One of the pieces of conventional wisdom regarding coaching soccer is that it is a "player's game." That events on the field are largely dictated by the level of player's, and that it is so free-flowing and random that it's not worth attempting to intervene, and some may even actively discourage any type of coaching from the sideline or during an exercise.
I am firmly opposed to this idea, and as a coach, I am very proactive and energetic during both trainings and games. I believe that a good coach should be able to read the events of a game, and relay appropriate instructions to players. During training, I believe it is the coach's responsibility to establish a style of play to provide the team with an identity, along with insuring performance standards are met.
In the first part of the following video, I stepped away during the team's warmup rondo to discuss an exercise with my assistant coach.
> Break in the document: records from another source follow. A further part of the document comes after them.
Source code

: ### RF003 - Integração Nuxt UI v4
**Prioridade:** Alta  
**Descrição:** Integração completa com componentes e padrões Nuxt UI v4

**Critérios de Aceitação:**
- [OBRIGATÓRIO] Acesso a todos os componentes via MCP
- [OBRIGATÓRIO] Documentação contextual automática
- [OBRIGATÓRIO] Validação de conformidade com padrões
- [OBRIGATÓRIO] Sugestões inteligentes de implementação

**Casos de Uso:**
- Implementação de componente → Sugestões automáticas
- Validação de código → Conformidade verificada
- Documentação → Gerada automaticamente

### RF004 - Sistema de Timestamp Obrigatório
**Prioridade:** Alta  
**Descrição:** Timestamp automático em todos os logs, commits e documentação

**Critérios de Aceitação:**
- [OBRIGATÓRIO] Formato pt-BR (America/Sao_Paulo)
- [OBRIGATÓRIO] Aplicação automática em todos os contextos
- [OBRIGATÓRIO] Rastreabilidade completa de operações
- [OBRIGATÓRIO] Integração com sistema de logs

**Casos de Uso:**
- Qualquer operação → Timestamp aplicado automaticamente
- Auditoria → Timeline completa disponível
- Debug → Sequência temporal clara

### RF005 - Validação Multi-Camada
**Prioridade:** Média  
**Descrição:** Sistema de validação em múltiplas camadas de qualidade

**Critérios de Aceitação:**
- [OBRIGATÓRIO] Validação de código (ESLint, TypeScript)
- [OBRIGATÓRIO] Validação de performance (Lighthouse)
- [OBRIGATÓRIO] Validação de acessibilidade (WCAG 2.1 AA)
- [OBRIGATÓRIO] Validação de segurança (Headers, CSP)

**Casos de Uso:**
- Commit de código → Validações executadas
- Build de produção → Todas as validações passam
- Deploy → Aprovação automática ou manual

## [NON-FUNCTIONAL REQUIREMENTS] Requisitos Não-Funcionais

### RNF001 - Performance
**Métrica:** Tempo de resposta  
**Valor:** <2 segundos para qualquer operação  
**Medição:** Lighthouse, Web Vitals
This is not an uncommon occurrence at trainings of every level, from youth to pro. Predictably, the mood was very relaxed, and the quality was extremely low. Upon my return, and with an active presence, the level predictably rose.
Of course context is crucial when evaluating this scenario: with seasoned pros, or even a mid-level club team with the appropriate culture, the level may not differ in this type of exercise whether the coach is present or not.
The question coaches need to ask themselves is: what's happening when we aren't watching? What am I missing? And of course the next logical step in this line of questions... What do I want to see?